Thursday, September 27, 2012

Metafiction and Reader Interaction: The World of Thursday Next


On one of my recent trips to the libary, I rediscoved Jasper  Fforde’s Thursday Next series. The first book, The Eyre Affair,  is set in an alternate-history England circa 1980, occurs in a world where cheese smugglers run the line between Wales and Britain,  Bacon apologists go from door to door, and the main character is a veteran of the Russian-English conflict in the Crimera.  But the story really gets going once Thursday’s uncle Mycroft opens a portal into the Bookworld…

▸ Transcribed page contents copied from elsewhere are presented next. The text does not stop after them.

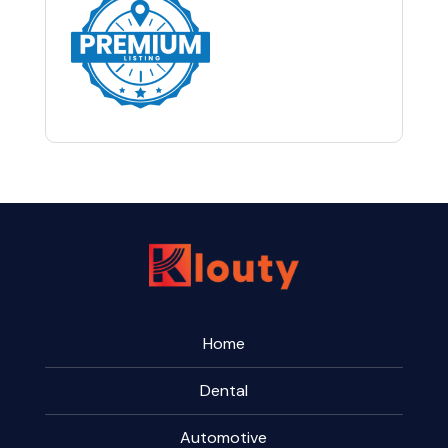
Home
Dental
Automotive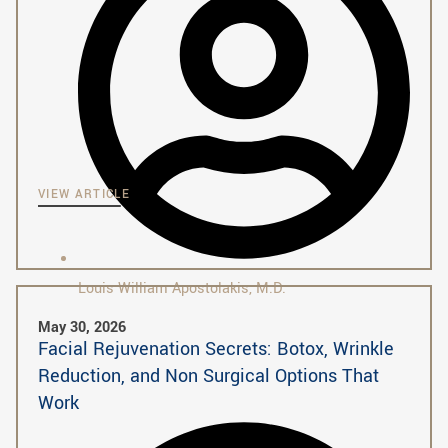
VIEW ARTICLE
Louis William Apostolakis, M.D.
May 30, 2026
Facial Rejuvenation Secrets: Botox, Wrinkle
Reduction, and Non Surgical Options That
Work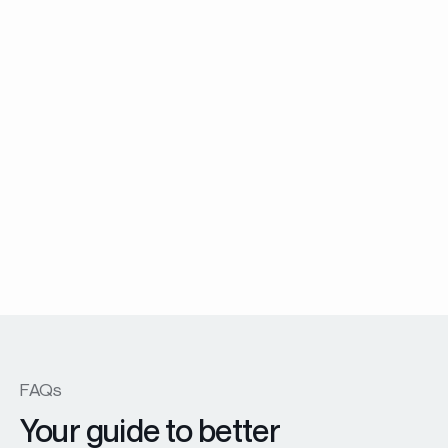
Menuiserie Battante
EX45 Prestige windows and patio doors
En savoir plus
FAQs
Your guide to better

Generally, I would recommend British authors any day for their wit, brief yet clear detail, and skill in sci-fi and fantasy. Fforde is no exception. Frequent shoutouts for stories from Kipling to Doctor Who fill the story, and the first novel revolves extensively around an alternate ending for Jane Eyre. The story involves several levels of metafiction—story that is actively aware of itself as a story.  By the sixth or seventh book, One of Our Thursdays is Missing, a fictional version of the main character goes to search for the main character and ends up rewriting her series to contain the truth of the Bookworld.  There are also frequent references to Jurisfiction, the internal law system of the Bookworld. 
Many discussions in Jurisfiction mirror real-world ideas.

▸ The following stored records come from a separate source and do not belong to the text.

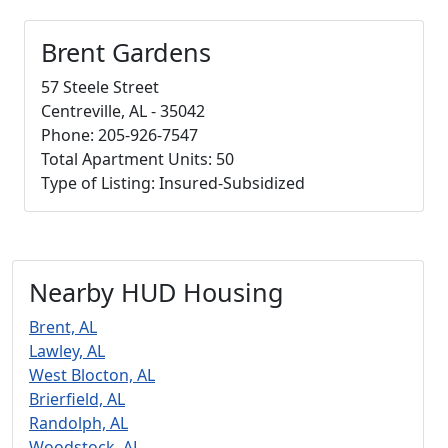
Brent Gardens
57 Steele Street
Centreville, AL - 35042
Phone: 205-926-7547
Total Apartment Units: 50
Type of Listing: Insured-Subsidized
Nearby HUD Housing
Brent, AL
Lawley, AL
West Blocton, AL
Brierfield, AL
Randolph, AL
Woodstock, AL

“For many readers books are too much of a one-sided conduict of information, and a new form of novel that allows the reader to choose where the story goes is the way forward.

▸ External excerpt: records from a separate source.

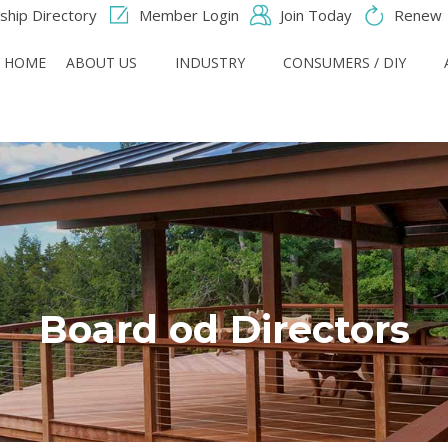
hip Directory
Member Login
Join Today
Renew
HOME
ABOUT US
INDUSTRY
CONSUMERS / DIY
Board od Directors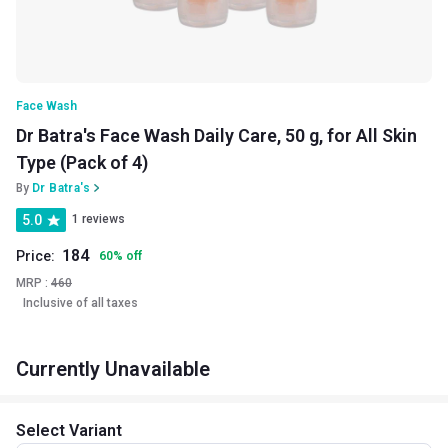
Face Wash
Dr Batra's Face Wash Daily Care, 50 g, for All Skin
Type (Pack of 4)
By
Dr Batra's
5.0
1 reviews
184
Price:
60
%
off
MRP :
460
Inclusive of all taxes
Currently Unavailable
Select Variant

“Isn’t that the point of books?” asked Black Beauty, stampling his hoof angrily on the table and upsetting an inkwell. “The pleasure lies in the unfolding of the plots. Even if we know what must happen, how one arrives there is still entertaining.”
”(…)create a new form of book—an interactive book that begins blank except for ten or so basic characters. Then, as it is written, chapter by chapter, the readers are polled on whom they want to keep and whom they want to exclude. As soon as we know, we write the new section, and at the end of the new chapter we poll the readers again (…)we want to make books hip and appealing to the youth market. Society is moving on, and if we don’t move with it, books—and we—will vanish.”
—-First Among Sequels, a Thursday Next novel
Another example of this creeping phenomena is the existance of sites like Book By You. Clients simply fill in name, physical attributes, and minor charactertics, and then pay for the product. If that’s what people read, I’d rather they watch a well-scripted TV show with character development, such as Doctor Who. Another discussion of changes in book formats can be found here. As an author, I prefer plain, ordinary paperbacks, a reliable format that doesn’t need batteries or have breakable screens. 
As for metafiction, it can be overdone very easily, but when done well, I absolutely adore it.